Les pompiers ont finalement été alertés. Sur place, ils ont tenté de ranimer en vain la personne. Les deux victimes ont été transportées à l'hôpital de Mamoudzou où le décès de l'une a été constaté. Dans un premier temps, la préfecture indiquait que la victime était morte d'une crise cardiaque.

Finalement dans un communiqué publié conjointement en début de soirée par la direction du centre hospitalier de Mayotte (CHM) et la préfecture de Mayotte, il est simplement noté que suite "à l'appel d'un particulier à 10h45, les moyens SMUR du CHM se sont déplacés place du Marché pour secourir un patient déjà pris en charge par les pompiers lesquels entreprenaient un début de travail de réanimation". Après sa prise en charge médicale, "le patient a été transporté immédiatement aux urgences où il a été admis à 10h52" dit encore le communiqué. "En salle de déchoquage, les praticiens intervenants (urgentiste, anesthésiste, réanimateur, chirurgien) ont entrepris en vain une réanimation cardiaque durant une heure. Le patient, âgé de 39 ans, est décédé vers 12 heures. La justice a décidé d'ouvrir une enquête relative aux circonstances" termine le communiqué. Aucune indication n'est donnée sur la cause de la mort.

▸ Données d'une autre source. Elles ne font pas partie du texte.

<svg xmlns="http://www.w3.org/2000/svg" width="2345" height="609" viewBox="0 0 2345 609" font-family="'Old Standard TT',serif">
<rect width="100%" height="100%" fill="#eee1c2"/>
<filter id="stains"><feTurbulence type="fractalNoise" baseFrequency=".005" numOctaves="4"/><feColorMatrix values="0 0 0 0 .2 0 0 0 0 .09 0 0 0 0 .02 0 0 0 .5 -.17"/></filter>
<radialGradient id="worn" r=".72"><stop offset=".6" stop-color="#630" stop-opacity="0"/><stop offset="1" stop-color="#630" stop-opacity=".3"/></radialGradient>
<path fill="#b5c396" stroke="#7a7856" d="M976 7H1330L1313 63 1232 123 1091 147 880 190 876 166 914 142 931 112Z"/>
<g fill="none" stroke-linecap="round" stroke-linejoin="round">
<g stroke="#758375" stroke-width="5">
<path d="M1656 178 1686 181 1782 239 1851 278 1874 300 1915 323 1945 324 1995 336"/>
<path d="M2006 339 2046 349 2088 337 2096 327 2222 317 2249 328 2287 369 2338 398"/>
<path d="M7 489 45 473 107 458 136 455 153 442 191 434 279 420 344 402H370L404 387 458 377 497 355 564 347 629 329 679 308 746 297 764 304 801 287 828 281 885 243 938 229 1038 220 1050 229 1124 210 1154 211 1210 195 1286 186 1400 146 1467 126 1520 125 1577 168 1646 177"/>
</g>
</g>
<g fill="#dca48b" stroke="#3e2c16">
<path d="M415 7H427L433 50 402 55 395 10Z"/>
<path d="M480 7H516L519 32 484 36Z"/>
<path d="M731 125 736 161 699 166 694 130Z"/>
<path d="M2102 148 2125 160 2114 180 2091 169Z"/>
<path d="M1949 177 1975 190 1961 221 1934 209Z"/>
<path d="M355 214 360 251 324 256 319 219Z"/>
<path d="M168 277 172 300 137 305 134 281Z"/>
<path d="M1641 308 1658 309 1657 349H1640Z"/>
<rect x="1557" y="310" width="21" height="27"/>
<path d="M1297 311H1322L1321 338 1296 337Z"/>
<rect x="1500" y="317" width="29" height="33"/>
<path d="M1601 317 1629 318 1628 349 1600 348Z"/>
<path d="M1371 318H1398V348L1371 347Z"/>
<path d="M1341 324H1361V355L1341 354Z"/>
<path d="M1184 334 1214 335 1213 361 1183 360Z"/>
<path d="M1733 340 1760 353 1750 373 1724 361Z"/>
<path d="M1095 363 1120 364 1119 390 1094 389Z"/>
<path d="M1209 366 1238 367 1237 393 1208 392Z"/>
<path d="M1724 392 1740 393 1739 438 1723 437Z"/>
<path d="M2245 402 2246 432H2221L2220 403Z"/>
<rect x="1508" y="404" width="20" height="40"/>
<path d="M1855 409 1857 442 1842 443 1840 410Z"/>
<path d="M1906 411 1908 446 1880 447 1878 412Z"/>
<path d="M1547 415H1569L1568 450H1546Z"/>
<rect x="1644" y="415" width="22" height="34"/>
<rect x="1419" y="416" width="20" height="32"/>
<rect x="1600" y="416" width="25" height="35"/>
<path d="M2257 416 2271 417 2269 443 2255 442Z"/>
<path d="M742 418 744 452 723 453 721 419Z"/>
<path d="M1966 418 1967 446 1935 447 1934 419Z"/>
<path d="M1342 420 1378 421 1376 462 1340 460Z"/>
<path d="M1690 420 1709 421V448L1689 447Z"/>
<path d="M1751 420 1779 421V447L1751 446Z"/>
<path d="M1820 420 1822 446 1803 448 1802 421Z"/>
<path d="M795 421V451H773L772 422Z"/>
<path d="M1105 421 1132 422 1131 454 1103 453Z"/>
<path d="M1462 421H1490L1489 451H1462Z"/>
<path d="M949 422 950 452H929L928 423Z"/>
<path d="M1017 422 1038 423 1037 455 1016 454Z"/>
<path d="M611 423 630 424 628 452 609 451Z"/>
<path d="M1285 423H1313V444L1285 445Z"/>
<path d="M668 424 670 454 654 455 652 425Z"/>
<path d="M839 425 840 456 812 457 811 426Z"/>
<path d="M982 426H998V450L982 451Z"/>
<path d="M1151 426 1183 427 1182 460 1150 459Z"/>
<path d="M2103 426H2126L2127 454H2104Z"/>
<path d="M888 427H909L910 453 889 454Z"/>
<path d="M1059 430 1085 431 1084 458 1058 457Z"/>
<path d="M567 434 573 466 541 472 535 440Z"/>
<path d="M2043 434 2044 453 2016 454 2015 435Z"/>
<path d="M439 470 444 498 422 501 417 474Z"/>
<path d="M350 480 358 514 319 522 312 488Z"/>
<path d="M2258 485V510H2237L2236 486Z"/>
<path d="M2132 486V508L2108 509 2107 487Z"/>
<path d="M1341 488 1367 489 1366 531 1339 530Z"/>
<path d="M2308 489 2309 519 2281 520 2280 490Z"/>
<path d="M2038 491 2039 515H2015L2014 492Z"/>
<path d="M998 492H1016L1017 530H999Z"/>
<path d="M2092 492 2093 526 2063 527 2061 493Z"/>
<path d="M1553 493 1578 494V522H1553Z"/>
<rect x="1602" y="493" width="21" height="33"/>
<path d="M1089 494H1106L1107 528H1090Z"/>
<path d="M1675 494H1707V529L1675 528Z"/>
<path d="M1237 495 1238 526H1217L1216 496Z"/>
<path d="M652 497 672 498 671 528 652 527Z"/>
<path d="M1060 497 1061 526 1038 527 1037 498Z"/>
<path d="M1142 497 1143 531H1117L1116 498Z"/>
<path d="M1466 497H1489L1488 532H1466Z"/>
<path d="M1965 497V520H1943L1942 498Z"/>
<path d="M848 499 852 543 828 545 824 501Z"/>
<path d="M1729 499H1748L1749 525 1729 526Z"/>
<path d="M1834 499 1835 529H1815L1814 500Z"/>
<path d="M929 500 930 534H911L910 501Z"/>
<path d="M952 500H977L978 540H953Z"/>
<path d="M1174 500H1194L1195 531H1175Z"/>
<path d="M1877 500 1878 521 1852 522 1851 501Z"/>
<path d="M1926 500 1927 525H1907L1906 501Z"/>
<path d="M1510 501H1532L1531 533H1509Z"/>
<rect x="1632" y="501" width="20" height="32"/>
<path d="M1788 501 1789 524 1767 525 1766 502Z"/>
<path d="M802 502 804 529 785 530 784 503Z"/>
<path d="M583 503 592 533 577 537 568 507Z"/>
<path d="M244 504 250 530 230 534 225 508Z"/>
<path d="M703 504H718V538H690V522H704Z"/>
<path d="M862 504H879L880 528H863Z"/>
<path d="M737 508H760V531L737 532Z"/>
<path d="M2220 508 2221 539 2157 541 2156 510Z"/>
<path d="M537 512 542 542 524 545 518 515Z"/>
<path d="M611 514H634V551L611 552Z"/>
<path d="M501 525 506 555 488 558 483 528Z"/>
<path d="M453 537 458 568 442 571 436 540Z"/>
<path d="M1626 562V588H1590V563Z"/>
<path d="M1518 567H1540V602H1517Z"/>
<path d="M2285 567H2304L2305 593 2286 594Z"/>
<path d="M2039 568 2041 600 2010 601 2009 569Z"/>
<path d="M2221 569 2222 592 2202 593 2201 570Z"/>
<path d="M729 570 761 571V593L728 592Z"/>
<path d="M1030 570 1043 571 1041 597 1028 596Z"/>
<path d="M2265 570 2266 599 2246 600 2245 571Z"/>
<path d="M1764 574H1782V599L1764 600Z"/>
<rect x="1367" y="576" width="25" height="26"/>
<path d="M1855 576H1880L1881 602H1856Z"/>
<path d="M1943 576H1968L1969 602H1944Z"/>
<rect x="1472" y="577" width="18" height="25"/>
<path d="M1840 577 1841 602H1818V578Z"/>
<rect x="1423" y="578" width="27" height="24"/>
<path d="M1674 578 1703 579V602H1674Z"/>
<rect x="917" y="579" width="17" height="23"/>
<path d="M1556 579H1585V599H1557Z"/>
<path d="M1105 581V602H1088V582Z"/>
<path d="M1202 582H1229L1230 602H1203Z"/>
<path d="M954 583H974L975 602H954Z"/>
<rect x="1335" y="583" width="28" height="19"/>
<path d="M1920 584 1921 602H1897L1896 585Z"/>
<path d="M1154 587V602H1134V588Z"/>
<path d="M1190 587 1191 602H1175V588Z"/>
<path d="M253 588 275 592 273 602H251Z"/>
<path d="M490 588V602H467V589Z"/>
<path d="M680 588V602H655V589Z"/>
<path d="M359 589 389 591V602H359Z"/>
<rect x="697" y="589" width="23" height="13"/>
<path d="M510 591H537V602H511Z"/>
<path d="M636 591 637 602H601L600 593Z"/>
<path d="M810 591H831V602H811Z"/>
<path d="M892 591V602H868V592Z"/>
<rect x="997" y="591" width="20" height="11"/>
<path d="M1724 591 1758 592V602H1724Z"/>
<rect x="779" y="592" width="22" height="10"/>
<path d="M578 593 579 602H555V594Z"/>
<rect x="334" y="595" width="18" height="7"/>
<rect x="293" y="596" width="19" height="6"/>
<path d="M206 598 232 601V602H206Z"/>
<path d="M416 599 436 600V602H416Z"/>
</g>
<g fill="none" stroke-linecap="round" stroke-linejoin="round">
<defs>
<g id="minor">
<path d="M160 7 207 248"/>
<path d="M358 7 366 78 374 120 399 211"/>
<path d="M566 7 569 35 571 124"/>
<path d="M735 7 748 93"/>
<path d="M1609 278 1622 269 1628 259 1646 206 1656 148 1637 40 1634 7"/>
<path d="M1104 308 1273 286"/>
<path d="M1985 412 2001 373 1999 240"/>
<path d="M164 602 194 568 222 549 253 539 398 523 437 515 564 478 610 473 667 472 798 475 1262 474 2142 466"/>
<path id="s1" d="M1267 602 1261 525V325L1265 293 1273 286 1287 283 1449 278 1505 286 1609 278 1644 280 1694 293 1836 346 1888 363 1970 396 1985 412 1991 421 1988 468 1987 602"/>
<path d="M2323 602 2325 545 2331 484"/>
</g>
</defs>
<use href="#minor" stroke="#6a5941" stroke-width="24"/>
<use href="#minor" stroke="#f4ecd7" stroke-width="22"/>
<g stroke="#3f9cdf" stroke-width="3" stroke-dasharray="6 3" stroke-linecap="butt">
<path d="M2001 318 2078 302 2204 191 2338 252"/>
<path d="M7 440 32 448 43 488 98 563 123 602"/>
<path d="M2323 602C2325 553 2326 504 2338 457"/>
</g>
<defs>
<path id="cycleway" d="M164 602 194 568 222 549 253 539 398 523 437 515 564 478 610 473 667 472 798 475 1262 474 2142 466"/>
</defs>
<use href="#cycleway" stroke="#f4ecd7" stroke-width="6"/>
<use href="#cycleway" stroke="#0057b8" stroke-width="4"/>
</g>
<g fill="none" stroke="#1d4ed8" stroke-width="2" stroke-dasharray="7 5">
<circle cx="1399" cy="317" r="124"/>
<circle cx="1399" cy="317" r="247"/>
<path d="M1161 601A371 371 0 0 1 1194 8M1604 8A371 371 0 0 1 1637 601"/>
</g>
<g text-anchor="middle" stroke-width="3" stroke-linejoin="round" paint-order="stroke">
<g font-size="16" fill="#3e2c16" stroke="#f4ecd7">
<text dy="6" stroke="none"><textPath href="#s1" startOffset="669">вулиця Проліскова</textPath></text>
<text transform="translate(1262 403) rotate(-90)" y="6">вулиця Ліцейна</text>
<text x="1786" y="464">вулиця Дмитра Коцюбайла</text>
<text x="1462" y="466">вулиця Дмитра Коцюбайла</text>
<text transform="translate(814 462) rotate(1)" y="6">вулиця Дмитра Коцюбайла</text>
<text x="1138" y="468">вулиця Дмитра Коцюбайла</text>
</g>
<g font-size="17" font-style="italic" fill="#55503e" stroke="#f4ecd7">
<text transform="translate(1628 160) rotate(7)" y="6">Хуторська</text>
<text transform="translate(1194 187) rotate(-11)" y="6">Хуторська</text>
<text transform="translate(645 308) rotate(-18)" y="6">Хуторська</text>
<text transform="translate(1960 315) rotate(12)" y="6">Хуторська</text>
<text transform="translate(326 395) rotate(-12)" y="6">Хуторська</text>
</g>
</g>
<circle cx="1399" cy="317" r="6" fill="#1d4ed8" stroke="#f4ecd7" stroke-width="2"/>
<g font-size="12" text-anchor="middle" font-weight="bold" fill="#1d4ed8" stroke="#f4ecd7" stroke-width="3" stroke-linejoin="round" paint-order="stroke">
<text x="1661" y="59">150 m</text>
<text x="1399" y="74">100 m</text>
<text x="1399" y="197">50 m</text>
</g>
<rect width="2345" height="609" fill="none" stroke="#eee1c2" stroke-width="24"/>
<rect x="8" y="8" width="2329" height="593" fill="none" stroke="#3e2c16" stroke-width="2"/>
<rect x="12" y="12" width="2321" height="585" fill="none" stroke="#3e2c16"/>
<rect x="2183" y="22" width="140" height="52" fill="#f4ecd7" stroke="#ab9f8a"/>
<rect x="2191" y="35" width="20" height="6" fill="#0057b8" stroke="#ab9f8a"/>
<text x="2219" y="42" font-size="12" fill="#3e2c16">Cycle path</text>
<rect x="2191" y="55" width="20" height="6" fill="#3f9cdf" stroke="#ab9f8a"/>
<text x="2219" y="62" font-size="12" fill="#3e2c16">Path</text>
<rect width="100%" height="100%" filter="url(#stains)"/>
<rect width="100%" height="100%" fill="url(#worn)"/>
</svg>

Vers 13 heures ce mercredi, le président du conseil général de Mayotte, le socialiste Daniel Zaïdani, est allé a la rencontre des manifestants regroupés sur la place. Devant un millier de personnes, il a pris la parole pour "dénoncer l'agression contre les Mahorais". Élie Hoarau s'est également adressé à la foule pour dire son "indignation" et "apporter le soutien du peuple réunionnais".

Après ces prises de paroles, la foule des manifestants a commencé a se diriger vers une centrale d'achat afin de la faire fermer. Elle a ouvert ses portes en début de matinée. Très en colère, les manifestants parlent aussi de "marcher sur la préfecture pour déloger le préfet". Du côté de la préfecture, on ne cachait pas que "la situation est très très tendue actuellement à Mamoudzou".

Quelques barrages ont été dressés, en début de matinée, dans plusieurs ronds-points de l'île par des manifestants refusant l'accord signé entre FO et le patronat au sujet de la vie chère. Ce protocole d'accord portait, entre autres, sur huit des onze produits, dont la population mahoraise demandait une baisse significative des prix.

Ce mercredi en fin d'après-midi dans un communiqué, Marie Luce Penchard, ministre de l'outremer, dit avoir appris "avec une très vive émotion le décès d'un homme de 39 ans". Elle annonce que le Procureur de la République a ouvert une enquête et, dit-elle "je souhaite que toute la lumière soit faite sur ce drame". Elle ajoute que son "émotion est d'autant plus grande que depuis deux jours le dialogue avait retrouvé ses droits", et "qu'un accord avait été signé avec l'un des syndicats majoritaires". Malheureusement, conclut-elle "des groupes isolés" continuent "à faire le choix de la violence".

La ministre de l'Outre-Mer qui devait être en visite à La Réunion ce jeudi 20 et vendredi 21 octobre a finalement annulé son séjour "en raison de la situation à Mayotte" (voir article par ailleurs).